Records to use
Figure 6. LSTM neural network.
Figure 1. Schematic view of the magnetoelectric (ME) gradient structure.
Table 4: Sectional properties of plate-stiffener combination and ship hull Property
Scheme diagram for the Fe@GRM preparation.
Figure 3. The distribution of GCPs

* * *

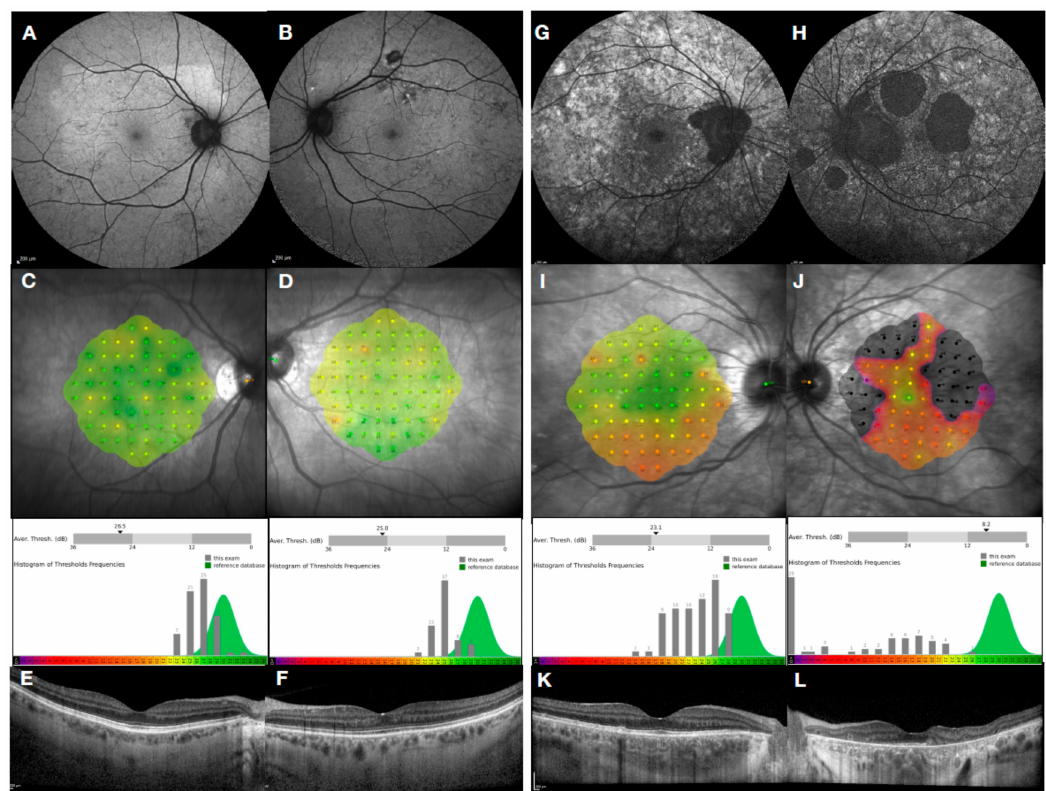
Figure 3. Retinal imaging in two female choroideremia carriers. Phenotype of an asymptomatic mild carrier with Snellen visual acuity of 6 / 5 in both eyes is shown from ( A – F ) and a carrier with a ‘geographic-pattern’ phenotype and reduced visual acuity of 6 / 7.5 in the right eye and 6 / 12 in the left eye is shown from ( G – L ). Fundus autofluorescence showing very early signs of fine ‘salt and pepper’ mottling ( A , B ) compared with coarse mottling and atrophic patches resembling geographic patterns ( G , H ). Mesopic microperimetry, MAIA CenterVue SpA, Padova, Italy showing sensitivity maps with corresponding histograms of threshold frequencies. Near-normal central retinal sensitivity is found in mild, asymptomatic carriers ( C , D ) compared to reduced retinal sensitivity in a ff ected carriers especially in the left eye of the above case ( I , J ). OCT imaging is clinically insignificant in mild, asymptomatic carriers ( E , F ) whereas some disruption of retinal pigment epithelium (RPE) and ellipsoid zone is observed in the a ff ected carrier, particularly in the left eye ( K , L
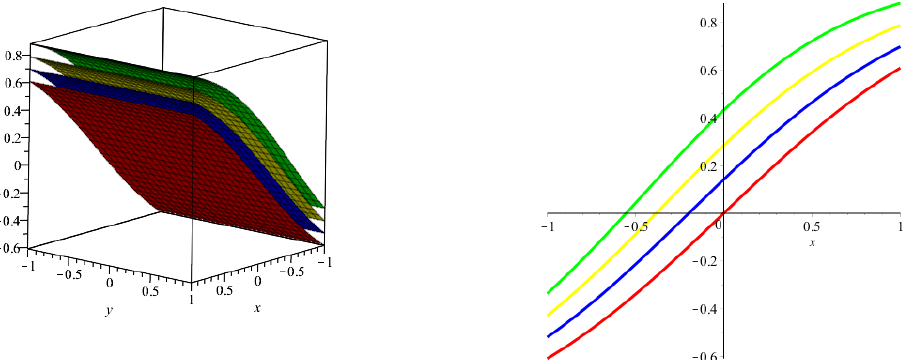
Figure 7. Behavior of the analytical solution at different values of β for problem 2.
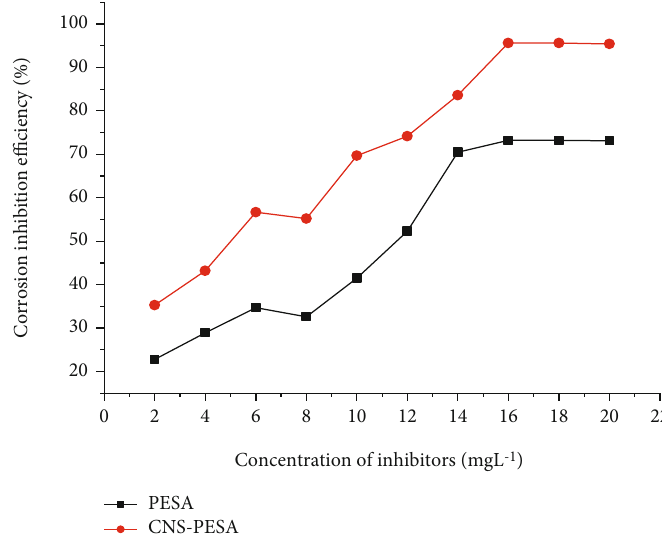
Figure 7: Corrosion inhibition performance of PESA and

Problem requirements
Scan the listing above, and wherever a line holds the word "Figure", copy it.

Exercise result
Figure 6. LSTM neural network.
Figure 1. Schematic view of the magnetoelectric (ME) gradient structure.
Figure 3. The distribution of GCPs
Figure 3. Retinal imaging in two female choroideremia carriers. Phenotype of an asymptomatic mild carrier with Snellen visual acuity of 6 / 5 in both eyes is shown from ( A – F ) and a carrier with a ‘geographic-pattern’ phenotype and reduced visual acuity of 6 / 7.5 in the right eye and 6 / 12 in the left eye is shown from ( G – L ). Fundus autofluorescence showing very early signs of fine ‘salt and pepper’ mottling ( A , B ) compared with coarse mottling and atrophic patches resembling geographic patterns ( G , H ). Mesopic microperimetry, MAIA CenterVue SpA, Padova, Italy showing sensitivity maps with corresponding histograms of threshold frequencies. Near-normal central retinal sensitivity is found in mild, asymptomatic carriers ( C , D ) compared to reduced retinal sensitivity in a ff ected carriers especially in the left eye of the above case ( I , J ). OCT imaging is clinically insignificant in mild, asymptomatic carriers ( E , F ) whereas some disruption of retinal pigment epithelium (RPE) and ellipsoid zone is observed in the a ff ected carrier, particularly in the left eye ( K , L
Figure 7. Behavior of the analytical solution at different values of β for problem 2.
Figure 7: Corrosion inhibition performance of PESA and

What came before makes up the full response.